» Directions for this task
Reproduce the full set of records that follow, exactly as shown.

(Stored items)
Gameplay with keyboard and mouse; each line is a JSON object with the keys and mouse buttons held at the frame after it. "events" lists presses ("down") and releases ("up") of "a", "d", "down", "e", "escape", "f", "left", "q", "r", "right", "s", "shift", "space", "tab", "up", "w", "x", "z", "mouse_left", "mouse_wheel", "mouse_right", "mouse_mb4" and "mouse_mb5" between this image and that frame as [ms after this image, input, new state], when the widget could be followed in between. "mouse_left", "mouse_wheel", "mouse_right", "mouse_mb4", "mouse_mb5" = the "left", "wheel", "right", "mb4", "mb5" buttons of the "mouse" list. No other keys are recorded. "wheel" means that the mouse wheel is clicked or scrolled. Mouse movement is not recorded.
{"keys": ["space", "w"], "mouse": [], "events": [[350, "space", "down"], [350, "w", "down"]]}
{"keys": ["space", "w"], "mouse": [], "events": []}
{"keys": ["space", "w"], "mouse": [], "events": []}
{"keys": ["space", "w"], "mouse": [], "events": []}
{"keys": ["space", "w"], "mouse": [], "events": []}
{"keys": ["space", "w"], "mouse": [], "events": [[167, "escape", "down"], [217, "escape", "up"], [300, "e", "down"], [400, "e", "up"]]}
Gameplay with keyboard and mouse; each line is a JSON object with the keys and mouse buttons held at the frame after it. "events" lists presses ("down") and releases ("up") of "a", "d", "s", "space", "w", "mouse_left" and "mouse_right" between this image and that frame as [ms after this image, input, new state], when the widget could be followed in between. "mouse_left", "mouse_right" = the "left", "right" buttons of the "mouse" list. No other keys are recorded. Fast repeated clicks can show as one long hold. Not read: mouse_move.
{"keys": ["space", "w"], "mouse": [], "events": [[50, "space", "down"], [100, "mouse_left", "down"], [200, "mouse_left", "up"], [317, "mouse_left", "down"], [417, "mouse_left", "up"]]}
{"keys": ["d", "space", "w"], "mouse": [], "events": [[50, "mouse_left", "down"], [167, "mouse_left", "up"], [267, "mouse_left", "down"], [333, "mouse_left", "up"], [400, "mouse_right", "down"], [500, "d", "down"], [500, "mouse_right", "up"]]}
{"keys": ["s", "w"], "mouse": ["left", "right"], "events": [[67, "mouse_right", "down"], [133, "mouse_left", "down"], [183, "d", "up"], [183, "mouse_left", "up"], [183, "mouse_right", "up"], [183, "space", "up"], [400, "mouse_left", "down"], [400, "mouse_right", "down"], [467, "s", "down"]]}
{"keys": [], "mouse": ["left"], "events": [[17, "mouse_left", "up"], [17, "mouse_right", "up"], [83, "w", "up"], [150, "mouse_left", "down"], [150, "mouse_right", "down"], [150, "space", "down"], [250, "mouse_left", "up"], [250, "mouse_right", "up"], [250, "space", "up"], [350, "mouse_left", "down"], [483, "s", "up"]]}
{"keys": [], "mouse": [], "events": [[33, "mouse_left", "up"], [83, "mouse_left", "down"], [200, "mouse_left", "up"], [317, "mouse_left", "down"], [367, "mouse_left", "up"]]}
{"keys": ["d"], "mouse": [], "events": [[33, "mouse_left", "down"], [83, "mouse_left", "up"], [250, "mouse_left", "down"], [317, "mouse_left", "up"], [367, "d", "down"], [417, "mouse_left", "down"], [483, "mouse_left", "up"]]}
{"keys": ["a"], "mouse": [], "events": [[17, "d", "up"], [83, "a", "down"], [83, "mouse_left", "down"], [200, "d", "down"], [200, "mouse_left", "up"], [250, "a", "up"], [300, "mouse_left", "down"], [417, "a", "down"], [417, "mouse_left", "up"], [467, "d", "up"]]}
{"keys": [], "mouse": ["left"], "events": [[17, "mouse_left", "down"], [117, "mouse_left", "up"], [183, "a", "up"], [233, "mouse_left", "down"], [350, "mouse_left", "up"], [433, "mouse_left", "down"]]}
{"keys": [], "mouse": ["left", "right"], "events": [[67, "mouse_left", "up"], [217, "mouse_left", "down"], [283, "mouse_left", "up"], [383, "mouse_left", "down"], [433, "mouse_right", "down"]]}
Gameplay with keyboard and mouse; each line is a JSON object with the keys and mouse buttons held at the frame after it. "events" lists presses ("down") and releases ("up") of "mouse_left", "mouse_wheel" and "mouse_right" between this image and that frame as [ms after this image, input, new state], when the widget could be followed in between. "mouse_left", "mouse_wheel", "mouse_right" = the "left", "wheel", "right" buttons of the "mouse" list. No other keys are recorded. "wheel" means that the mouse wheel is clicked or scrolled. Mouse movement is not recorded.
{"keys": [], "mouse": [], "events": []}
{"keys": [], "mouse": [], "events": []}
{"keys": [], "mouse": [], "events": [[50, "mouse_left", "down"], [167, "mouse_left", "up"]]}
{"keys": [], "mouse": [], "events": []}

» Task output
Gameplay with keyboard and mouse; each line is a JSON object with the keys and mouse buttons held at the frame after it. "events" lists presses ("down") and releases ("up") of "a", "d", "down", "e", "escape", "f", "left", "q", "r", "right", "s", "shift", "space", "tab", "up", "w", "x", "z", "mouse_left", "mouse_wheel", "mouse_right", "mouse_mb4" and "mouse_mb5" between this image and that frame as [ms after this image, input, new state], when the widget could be followed in between. "mouse_left", "mouse_wheel", "mouse_right", "mouse_mb4", "mouse_mb5" = the "left", "wheel", "right", "mb4", "mb5" buttons of the "mouse" list. No other keys are recorded. "wheel" means that the mouse wheel is clicked or scrolled. Mouse movement is not recorded.
{"keys": ["space", "w"], "mouse": [], "events": [[350, "space", "down"], [350, "w", "down"]]}
{"keys": ["space", "w"], "mouse": [], "events": []}
{"keys": ["space", "w"], "mouse": [], "events": []}
{"keys": ["space", "w"], "mouse": [], "events": []}
{"keys": ["space", "w"], "mouse": [], "events": []}
{"keys": ["space", "w"], "mouse": [], "events": [[167, "escape", "down"], [217, "escape", "up"], [300, "e", "down"], [400, "e", "up"]]}
Gameplay with keyboard and mouse; each line is a JSON object with the keys and mouse buttons held at the frame after it. "events" lists presses ("down") and releases ("up") of "a", "d", "s", "space", "w", "mouse_left" and "mouse_right" between this image and that frame as [ms after this image, input, new state], when the widget could be followed in between. "mouse_left", "mouse_right" = the "left", "right" buttons of the "mouse" list. No other keys are recorded. Fast repeated clicks can show as one long hold. Not read: mouse_move.
{"keys": ["space", "w"], "mouse": [], "events": [[50, "space", "down"], [100, "mouse_left", "down"], [200, "mouse_left", "up"], [317, "mouse_left", "down"], [417, "mouse_left", "up"]]}
{"keys": ["d", "space", "w"], "mouse": [], "events": [[50, "mouse_left", "down"], [167, "mouse_left", "up"], [267, "mouse_left", "down"], [333, "mouse_left", "up"], [400, "mouse_right", "down"], [500, "d", "down"], [500, "mouse_right", "up"]]}
{"keys": ["s", "w"], "mouse": ["left", "right"], "events": [[67, "mouse_right", "down"], [133, "mouse_left", "down"], [183, "d", "up"], [183, "mouse_left", "up"], [183, "mouse_right", "up"], [183, "space", "up"], [400, "mouse_left", "down"], [400, "mouse_right", "down"], [467, "s", "down"]]}
{"keys": [], "mouse": ["left"], "events": [[17, "mouse_left", "up"], [17, "mouse_right", "up"], [83, "w", "up"], [150, "mouse_left", "down"], [150, "mouse_right", "down"], [150, "space", "down"], [250, "mouse_left", "up"], [250, "mouse_right", "up"], [250, "space", "up"], [350, "mouse_left", "down"], [483, "s", "up"]]}
{"keys": [], "mouse": [], "events": [[33, "mouse_left", "up"], [83, "mouse_left", "down"], [200, "mouse_left", "up"], [317, "mouse_left", "down"], [367, "mouse_left", "up"]]}
{"keys": ["d"], "mouse": [], "events": [[33, "mouse_left", "down"], [83, "mouse_left", "up"], [250, "mouse_left", "down"], [317, "mouse_left", "up"], [367, "d", "down"], [417, "mouse_left", "down"], [483, "mouse_left", "up"]]}
{"keys": ["a"], "mouse": [], "events": [[17, "d", "up"], [83, "a", "down"], [83, "mouse_left", "down"], [200, "d", "down"], [200, "mouse_left", "up"], [250, "a", "up"], [300, "mouse_left", "down"], [417, "a", "down"], [417, "mouse_left", "up"], [467, "d", "up"]]}
{"keys": [], "mouse": ["left"], "events": [[17, "mouse_left", "down"], [117, "mouse_left", "up"], [183, "a", "up"], [233, "mouse_left", "down"], [350, "mouse_left", "up"], [433, "mouse_left", "down"]]}
{"keys": [], "mouse": ["left", "right"], "events": [[67, "mouse_left", "up"], [217, "mouse_left", "down"], [283, "mouse_left", "up"], [383, "mouse_left", "down"], [433, "mouse_right", "down"]]}
Gameplay with keyboard and mouse; each line is a JSON object with the keys and mouse buttons held at the frame after it. "events" lists presses ("down") and releases ("up") of "mouse_left", "mouse_wheel" and "mouse_right" between this image and that frame as [ms after this image, input, new state], when the widget could be followed in between. "mouse_left", "mouse_wheel", "mouse_right" = the "left", "wheel", "right" buttons of the "mouse" list. No other keys are recorded. "wheel" means that the mouse wheel is clicked or scrolled. Mouse movement is not recorded.
{"keys": [], "mouse": [], "events": []}
{"keys": [], "mouse": [], "events": []}
{"keys": [], "mouse": [], "events": [[50, "mouse_left", "down"], [167, "mouse_left", "up"]]}
{"keys": [], "mouse": [], "events": []}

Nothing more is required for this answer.